What to do
Report each line from the entries in which "year" can be found.

(Saved entries)
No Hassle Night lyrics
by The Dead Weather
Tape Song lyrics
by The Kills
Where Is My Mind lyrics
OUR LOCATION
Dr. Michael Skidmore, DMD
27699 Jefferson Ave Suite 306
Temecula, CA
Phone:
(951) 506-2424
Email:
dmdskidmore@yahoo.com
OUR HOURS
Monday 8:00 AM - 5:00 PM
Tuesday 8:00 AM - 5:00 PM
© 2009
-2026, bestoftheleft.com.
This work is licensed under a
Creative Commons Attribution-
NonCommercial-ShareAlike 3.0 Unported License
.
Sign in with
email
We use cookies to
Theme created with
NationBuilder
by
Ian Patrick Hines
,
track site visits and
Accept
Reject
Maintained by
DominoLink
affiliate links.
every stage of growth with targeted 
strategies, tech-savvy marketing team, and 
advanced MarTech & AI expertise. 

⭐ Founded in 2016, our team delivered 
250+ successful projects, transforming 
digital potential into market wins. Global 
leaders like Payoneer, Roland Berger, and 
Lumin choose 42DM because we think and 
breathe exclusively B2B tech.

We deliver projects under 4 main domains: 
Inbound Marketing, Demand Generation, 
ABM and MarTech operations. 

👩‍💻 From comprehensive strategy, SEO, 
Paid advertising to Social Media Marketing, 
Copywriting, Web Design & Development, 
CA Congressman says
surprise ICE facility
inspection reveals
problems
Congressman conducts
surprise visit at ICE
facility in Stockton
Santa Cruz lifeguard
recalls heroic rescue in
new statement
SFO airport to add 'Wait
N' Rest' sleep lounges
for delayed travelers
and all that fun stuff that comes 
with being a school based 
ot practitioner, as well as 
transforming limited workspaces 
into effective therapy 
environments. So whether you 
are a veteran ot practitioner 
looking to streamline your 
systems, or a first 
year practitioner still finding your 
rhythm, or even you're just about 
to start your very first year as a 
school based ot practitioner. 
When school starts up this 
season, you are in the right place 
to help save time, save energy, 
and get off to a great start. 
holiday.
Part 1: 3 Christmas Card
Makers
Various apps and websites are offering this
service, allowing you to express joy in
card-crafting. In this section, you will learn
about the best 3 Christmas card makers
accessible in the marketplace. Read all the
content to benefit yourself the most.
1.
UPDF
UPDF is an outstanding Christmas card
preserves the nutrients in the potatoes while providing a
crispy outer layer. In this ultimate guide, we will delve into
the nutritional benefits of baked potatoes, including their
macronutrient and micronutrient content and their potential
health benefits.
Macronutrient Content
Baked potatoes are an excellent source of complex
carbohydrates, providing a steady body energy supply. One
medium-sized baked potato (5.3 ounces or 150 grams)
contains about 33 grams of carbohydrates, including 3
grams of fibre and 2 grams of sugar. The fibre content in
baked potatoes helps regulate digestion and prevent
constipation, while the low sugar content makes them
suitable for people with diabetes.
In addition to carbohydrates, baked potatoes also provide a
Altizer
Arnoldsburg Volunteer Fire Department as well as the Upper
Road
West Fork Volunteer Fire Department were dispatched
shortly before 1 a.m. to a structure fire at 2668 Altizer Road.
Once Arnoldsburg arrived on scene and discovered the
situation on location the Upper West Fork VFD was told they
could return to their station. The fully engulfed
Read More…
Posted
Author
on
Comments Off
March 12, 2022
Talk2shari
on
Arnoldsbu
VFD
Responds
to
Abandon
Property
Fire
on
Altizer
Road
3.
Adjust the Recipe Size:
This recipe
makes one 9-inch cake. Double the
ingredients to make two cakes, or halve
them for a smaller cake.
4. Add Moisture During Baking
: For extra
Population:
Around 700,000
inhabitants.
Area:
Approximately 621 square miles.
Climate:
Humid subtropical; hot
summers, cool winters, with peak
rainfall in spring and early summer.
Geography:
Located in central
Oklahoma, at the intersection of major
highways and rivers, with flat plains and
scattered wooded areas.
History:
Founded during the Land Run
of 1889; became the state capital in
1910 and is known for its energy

Problem solution
year practitioner still finding your 
to start your very first year as a 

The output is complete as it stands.